给定任务: 逐字抄出下方关于自一致引导方法的摘要中，从“我们提出了一种新颖的、无需训”起至“g-diffusion获取。”止的那一段。

选定段落:

基于自一致引导的Transformer对齐生成方法

Research

arXiv

Towards Transformer-Based Aligned Generation with Self-Coherence Guidance

Shulei Wang ,

Wang Lin ,

Hai Huang ,

Hanting Wang ,

Sihang Cai ,

WenKang Han ,

Tao Jin ,

Jieming Zhu ,

摘要 Abstract

我们提出了一种新颖的、无需训练的方法，用于增强基于Transformer的文本引导扩散模型（TGDMs）中的对齐效果。现有的TGDMs在生成语义对齐图像时往往面临困难，特别是在处理复杂的文本提示或多概念属性绑定挑战时。以往基于U-Net的方法主要优化潜在空间，但直接应用于Transformer架构的效果有限。我们的方法通过在生成过程中直接优化跨注意力图解决了这些挑战。具体而言，我们引入了自一致引导（Self-Coherence Guidance），该方法利用从之前的去噪步骤中衍生出的掩码动态优化注意力图，确保精确对齐而不需额外训练。为验证我们的方法，我们构建了更具挑战性的基准测试，用于评估粗粒度属性绑定、细粒度属性绑定和风格绑定。实验结果表明，我们的方法在所有评估任务中均显著优于其他最先进的方法。我们的代码可在https://scg-diffusion.github.io/scg-diffusion获取。

We introduce a novel, training-free approach for enhancing alignment in Transformer-based Text-Guided Diffusion Models (TGDMs). Existing TGDMs often struggle to generate semantically aligned images, particularly when dealing with complex text prompts or multi-concept attribute binding challenges. Previous U-Net-based methods primarily optimized the latent space, but their direct application to Transformer-based architectures has shown limited effectiveness. Our method addresses these challenges by directly optimizing cross-attention maps during the generation process. Specifically, we introduce Self-Coherence Guidance, a method that dynamically refines attention maps using masks derived from previous denoising steps, ensuring precise alignment without additional training. To validate our approach, we constructed more challenging benchmarks for evaluating coarse-grained attribute binding, fine-grained attribute binding, and style binding. Experimental results demonstrate the superior performance of our method, significantly surpassing other state-of-the-art methods across all evaluated tasks. Our code is available at https://scg-diffusion.github.io/scg-diffusion.

所给信息:
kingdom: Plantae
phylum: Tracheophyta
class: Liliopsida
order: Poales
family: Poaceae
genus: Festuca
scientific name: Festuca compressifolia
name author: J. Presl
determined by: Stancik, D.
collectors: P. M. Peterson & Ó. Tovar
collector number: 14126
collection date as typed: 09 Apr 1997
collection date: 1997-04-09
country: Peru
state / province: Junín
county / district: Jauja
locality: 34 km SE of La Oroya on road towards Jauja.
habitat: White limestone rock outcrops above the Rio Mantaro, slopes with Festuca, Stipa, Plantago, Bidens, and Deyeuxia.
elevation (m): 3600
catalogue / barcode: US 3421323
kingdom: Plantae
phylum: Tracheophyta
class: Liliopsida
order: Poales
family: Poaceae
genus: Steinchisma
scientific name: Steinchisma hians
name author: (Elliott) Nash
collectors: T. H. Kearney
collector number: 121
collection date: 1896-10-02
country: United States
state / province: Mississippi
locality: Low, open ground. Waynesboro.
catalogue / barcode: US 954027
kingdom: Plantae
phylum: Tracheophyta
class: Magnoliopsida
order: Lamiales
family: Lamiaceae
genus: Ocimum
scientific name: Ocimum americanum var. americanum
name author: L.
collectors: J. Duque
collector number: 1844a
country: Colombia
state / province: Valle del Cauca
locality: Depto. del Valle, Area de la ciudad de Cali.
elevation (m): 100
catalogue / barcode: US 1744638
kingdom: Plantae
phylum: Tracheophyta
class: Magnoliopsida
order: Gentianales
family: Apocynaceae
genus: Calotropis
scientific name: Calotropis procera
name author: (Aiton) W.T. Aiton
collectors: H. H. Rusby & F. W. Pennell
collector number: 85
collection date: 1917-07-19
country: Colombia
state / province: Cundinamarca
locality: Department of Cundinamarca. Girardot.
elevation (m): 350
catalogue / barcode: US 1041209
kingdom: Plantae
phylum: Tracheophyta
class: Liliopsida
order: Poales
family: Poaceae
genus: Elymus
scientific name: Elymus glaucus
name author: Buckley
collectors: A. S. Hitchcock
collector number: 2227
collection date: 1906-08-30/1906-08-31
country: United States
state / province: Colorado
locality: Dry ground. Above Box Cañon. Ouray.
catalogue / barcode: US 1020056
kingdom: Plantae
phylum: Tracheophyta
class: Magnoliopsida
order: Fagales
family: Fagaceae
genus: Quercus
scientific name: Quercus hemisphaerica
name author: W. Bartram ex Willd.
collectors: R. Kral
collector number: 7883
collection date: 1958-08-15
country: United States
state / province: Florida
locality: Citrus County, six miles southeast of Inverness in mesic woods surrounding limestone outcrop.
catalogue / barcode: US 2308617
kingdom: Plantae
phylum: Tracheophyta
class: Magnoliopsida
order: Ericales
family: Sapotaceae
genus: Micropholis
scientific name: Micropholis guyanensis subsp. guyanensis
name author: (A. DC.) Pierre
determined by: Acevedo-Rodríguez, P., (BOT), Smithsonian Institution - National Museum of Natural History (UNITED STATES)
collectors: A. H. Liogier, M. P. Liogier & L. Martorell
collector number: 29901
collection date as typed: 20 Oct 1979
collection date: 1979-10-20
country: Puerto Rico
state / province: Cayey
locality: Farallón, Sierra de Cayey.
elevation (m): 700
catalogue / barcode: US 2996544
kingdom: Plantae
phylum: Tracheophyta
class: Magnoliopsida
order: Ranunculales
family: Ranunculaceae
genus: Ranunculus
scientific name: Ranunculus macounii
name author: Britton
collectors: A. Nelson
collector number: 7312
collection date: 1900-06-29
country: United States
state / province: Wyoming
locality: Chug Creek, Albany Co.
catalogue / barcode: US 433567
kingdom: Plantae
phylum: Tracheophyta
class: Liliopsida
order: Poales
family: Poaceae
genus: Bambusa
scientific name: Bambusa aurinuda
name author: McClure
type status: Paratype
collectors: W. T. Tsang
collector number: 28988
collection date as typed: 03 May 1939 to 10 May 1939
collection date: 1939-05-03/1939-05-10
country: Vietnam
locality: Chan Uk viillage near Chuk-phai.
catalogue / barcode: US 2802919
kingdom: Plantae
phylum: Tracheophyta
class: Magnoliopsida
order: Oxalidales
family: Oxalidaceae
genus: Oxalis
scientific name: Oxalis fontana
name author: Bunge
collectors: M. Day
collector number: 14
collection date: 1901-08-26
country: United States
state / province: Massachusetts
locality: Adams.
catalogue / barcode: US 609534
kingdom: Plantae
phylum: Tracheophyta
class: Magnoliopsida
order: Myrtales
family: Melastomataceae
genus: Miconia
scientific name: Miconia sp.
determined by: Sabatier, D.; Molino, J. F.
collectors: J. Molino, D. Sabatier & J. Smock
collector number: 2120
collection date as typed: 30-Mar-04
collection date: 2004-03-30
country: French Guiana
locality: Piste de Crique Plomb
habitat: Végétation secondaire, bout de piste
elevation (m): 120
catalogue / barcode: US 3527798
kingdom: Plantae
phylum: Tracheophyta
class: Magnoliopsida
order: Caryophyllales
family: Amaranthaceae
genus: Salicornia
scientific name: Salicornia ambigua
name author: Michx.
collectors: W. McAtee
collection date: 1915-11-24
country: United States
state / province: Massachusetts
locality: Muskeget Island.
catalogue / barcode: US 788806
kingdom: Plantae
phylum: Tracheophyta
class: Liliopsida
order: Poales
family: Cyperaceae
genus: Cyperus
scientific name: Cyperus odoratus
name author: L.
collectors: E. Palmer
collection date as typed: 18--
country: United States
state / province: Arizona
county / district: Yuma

任务结果:
我们提出了一种新颖的、无需训练的方法，用于增强基于Transformer的文本引导扩散模型（TGDMs）中的对齐效果。现有的TGDMs在生成语义对齐图像时往往面临困难，特别是在处理复杂的文本提示或多概念属性绑定挑战时。以往基于U-Net的方法主要优化潜在空间，但直接应用于Transformer架构的效果有限。我们的方法通过在生成过程中直接优化跨注意力图解决了这些挑战。具体而言，我们引入了自一致引导（Self-Coherence Guidance），该方法利用从之前的去噪步骤中衍生出的掩码动态优化注意力图，确保精确对齐而不需额外训练。为验证我们的方法，我们构建了更具挑战性的基准测试，用于评估粗粒度属性绑定、细粒度属性绑定和风格绑定。实验结果表明，我们的方法在所有评估任务中均显著优于其他最先进的方法。我们的代码可在https://scg-diffusion.github.io/scg-diffusion获取。